# Given passage:
I noticed that fusedbatchNormV3 was introduced to my custom trained (tranfser learning) Mobilenet_v2 frozen model because it was not present in the original mobilenet_v2 frozen model that I downloaded from the internet. fusedbatchNormV3 Seems to be partly a reason for the issues.

I also think the config.py file setting may also help, I knew what to use it.

Please need help with this as it has held us from progressing for over a week now!

Would greatly appreciate a straightforward way of converting tensorflow mobilenet_V2 model to a working tensorrt model.

The SampleUFF_SSD is for ssd_inception_v2_coco_2017_11_17 model, not MobileNetV2.

You do have the converter for MobileNetv2 here https://github.com/AastaNV/TRT_object_detection but beware of the “version” of the model.

I’ve been struggling all week long as well just to try to use my own trained MobileNetv2 model, but still did not managed to…
Between the custom plugin required, the different model versions, output names, I got hard time following all the hints.

Thanks for the reply and the link. The link appears to use python. I am using C++ and most of my application written so far is in C++. Hence why I was interested in having a solution to the sampleUffSDD example.

Somone shared a way to do this but was without the bounding box to indicate what was detected.
https://devtalk.nvidia.com/default/topic/1049802/jetson-nano/object-detection-with-mobilenet-ssd-slower-than-mentioned-speed/post/5327974/#5327974

When I uncomment the bounding box part of the code, I got a segmentation fault.

Records from a collection:

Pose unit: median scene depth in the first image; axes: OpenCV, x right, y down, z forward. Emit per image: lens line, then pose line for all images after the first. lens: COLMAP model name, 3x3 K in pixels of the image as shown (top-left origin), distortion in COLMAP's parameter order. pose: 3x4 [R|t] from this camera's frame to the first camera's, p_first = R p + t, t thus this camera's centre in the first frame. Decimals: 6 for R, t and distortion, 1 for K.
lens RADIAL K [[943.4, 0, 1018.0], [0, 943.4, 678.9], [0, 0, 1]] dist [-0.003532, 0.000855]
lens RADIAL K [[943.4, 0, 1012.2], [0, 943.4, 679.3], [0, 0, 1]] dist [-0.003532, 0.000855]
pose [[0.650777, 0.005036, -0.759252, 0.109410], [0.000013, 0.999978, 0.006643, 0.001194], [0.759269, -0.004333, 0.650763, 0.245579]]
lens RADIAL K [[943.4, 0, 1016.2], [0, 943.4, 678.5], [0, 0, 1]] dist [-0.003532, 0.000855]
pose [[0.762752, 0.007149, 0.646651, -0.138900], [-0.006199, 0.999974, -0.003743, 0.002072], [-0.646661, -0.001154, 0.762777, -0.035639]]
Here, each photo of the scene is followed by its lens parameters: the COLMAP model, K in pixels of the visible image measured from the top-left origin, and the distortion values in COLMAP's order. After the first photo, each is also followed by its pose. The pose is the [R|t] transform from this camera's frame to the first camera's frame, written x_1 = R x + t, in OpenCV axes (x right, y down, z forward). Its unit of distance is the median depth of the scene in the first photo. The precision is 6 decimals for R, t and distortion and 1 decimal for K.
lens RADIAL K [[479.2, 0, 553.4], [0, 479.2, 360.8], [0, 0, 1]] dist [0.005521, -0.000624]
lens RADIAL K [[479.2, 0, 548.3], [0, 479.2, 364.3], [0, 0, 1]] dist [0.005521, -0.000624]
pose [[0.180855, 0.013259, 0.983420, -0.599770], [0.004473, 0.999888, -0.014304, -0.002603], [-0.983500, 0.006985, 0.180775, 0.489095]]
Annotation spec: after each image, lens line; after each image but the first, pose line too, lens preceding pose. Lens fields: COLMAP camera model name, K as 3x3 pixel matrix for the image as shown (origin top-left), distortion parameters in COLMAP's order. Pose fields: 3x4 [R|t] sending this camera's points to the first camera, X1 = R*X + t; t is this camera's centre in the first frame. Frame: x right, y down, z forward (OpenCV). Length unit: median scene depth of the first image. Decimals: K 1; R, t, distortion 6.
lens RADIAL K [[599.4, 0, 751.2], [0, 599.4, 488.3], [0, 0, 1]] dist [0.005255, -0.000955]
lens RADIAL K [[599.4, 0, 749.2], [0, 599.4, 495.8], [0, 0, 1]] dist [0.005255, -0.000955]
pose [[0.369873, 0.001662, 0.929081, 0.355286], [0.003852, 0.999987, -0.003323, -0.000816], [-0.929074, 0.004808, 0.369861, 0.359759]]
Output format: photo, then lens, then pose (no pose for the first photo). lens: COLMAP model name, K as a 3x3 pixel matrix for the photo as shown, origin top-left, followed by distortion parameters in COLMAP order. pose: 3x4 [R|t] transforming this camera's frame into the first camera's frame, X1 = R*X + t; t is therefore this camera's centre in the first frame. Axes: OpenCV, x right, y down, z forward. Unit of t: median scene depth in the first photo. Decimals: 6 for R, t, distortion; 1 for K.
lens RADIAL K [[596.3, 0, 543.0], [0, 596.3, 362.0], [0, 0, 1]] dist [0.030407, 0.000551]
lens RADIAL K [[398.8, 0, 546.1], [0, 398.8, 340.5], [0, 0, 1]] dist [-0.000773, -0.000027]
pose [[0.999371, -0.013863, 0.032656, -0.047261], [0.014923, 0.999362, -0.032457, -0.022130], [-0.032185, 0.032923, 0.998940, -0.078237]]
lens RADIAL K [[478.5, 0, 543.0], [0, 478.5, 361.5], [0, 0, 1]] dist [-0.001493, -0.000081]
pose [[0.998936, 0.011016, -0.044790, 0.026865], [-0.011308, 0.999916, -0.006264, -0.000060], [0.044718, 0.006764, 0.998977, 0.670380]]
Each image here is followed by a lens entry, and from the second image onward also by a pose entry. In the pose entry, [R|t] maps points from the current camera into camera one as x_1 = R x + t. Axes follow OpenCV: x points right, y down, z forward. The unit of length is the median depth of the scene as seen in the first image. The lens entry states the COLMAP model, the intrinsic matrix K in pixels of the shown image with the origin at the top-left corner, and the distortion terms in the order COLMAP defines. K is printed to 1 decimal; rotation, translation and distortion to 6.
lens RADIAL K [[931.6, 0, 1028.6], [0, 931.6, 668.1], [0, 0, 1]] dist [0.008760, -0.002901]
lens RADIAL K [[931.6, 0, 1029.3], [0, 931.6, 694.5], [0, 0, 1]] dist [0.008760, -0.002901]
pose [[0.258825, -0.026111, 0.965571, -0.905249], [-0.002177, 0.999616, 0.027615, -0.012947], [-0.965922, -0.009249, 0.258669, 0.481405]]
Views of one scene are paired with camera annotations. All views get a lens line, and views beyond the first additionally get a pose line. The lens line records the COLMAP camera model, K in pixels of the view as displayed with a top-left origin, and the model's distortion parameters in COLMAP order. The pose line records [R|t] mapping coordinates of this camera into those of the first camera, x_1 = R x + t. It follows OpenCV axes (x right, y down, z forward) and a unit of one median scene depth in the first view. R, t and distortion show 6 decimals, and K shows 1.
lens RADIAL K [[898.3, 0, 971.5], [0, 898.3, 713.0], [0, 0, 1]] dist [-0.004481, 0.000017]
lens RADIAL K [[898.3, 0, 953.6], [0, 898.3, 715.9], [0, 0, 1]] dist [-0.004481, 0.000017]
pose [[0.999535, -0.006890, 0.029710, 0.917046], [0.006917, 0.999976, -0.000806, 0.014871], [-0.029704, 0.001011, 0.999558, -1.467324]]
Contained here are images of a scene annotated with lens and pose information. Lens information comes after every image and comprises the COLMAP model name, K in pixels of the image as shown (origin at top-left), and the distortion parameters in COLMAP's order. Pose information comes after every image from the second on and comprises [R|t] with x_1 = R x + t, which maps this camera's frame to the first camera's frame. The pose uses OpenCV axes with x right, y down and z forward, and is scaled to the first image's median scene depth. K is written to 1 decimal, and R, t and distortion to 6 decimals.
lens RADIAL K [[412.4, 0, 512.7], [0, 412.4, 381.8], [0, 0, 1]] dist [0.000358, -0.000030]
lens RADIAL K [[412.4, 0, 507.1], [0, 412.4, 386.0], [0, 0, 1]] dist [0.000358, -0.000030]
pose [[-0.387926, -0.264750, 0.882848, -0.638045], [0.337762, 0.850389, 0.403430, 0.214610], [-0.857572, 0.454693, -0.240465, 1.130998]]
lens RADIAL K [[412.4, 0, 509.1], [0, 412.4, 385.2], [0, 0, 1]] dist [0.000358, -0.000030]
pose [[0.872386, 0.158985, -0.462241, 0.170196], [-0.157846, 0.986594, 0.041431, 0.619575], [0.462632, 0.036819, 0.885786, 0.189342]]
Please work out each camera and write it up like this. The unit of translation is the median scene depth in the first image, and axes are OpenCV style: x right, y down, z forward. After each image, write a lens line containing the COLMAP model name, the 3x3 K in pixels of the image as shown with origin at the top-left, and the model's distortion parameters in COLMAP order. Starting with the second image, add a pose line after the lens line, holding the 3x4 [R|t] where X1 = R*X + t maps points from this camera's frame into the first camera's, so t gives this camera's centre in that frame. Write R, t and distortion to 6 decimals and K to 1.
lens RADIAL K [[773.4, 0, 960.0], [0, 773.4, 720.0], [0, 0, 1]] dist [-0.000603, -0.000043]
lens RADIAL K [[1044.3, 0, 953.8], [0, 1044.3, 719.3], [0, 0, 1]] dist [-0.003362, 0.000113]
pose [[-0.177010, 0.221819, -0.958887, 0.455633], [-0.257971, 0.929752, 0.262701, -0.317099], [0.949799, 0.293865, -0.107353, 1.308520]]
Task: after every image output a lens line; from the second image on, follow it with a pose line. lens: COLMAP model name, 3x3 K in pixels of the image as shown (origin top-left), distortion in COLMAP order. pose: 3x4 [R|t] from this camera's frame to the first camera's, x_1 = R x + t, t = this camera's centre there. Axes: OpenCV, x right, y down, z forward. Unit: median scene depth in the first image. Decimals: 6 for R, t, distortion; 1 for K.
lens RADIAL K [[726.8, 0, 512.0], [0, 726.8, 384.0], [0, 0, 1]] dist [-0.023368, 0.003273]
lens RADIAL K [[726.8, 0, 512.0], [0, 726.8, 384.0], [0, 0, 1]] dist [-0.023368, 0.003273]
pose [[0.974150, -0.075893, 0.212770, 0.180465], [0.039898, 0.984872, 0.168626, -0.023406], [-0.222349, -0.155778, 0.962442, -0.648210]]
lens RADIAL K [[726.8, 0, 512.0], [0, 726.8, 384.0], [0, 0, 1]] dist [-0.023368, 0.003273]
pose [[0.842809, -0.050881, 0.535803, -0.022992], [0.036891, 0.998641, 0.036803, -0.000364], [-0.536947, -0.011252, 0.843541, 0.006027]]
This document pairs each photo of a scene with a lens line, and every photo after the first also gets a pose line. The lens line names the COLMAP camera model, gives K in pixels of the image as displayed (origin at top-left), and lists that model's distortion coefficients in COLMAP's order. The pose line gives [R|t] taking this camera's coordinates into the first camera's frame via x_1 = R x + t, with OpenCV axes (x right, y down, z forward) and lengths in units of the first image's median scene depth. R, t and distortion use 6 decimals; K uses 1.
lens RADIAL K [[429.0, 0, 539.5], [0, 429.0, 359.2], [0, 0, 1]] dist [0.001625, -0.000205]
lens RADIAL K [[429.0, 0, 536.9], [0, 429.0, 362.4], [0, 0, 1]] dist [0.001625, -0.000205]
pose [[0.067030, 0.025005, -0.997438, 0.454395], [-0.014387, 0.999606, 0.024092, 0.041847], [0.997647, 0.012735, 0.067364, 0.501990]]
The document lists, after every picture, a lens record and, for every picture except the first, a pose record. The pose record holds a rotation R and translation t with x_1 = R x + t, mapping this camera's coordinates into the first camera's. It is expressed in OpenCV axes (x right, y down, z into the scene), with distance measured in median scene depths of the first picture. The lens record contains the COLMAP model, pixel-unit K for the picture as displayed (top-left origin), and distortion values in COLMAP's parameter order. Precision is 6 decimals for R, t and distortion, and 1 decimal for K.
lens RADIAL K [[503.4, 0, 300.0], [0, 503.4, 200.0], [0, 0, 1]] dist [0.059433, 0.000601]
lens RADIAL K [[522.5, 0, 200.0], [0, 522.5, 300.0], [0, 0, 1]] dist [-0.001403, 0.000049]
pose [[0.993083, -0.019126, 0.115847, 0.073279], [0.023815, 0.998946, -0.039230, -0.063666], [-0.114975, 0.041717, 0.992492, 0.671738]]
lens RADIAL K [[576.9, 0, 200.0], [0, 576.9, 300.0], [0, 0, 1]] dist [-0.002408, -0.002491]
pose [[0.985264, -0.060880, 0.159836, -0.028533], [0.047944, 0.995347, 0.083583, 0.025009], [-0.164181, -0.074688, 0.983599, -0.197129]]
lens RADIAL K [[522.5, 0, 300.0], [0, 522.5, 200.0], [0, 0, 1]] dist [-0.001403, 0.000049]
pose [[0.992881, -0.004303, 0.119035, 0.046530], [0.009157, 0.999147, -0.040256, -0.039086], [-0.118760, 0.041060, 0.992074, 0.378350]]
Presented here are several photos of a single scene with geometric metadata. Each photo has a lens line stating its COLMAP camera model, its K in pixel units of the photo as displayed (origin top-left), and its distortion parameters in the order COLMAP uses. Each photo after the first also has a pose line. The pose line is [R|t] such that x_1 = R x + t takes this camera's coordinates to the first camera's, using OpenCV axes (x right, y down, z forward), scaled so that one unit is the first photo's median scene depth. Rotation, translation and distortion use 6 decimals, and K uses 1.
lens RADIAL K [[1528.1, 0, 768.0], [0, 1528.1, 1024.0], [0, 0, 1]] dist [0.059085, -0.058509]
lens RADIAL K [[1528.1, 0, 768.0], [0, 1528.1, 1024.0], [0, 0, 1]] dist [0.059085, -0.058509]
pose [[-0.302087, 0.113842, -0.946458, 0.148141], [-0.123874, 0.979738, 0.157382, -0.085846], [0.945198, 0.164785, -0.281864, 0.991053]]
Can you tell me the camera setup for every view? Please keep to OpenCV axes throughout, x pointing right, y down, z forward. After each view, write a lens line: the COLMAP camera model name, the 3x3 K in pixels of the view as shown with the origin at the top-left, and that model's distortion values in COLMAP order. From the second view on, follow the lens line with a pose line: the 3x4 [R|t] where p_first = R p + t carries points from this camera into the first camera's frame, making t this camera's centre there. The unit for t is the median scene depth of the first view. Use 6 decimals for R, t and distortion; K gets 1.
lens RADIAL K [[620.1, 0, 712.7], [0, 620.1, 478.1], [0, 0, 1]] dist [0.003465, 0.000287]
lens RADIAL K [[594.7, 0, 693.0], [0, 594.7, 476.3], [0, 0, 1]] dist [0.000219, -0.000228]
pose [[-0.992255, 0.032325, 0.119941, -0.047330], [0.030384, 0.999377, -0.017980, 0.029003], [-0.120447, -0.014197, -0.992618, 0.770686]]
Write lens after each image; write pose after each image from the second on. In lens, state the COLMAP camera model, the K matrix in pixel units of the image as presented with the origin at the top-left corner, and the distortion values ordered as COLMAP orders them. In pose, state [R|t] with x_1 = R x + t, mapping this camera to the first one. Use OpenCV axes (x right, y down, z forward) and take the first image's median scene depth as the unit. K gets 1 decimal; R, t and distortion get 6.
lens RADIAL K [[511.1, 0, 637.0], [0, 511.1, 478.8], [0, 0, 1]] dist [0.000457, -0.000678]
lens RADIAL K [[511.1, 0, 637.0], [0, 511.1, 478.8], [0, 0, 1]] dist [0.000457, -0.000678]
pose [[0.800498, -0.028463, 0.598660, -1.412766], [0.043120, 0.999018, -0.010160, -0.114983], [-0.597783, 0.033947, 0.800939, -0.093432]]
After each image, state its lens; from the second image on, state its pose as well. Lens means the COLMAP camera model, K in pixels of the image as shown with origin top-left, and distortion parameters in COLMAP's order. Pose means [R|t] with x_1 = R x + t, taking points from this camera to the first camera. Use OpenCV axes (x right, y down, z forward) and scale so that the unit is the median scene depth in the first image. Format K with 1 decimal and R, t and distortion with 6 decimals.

# Tasks:
• A. In the forum thread, which model is the SampleUFF_SSD sample meant for?
• B. Please retype the part of the forum thread between "Thanks for the" and "a segmentation fault.", inclusive.
• C. According to the forum thread, why was the poster looking for a solution based on the sampleUffSDD example instead of the linked converter?

# List of solutions:
• A. The ssd_inception_v2_coco_2017_11_17 model.

• B.
Thanks for the reply and the link. The link appears to use python. I am using C++ and most of my application written so far is in C++. Hence why I was interested in having a solution to the sampleUffSDD example.

Somone shared a way to do this but was without the bounding box to indicate what was detected.
https://devtalk.nvidia.com/default/topic/1049802/jetson-nano/object-detection-with-mobilenet-ssd-slower-than-mentioned-speed/post/5327974/#5327974

When I uncomment the bounding box part of the code, I got a segmentation fault.

• C. The linked converter appears to use Python, but the poster works in C++, and most of the application written so far is in C++.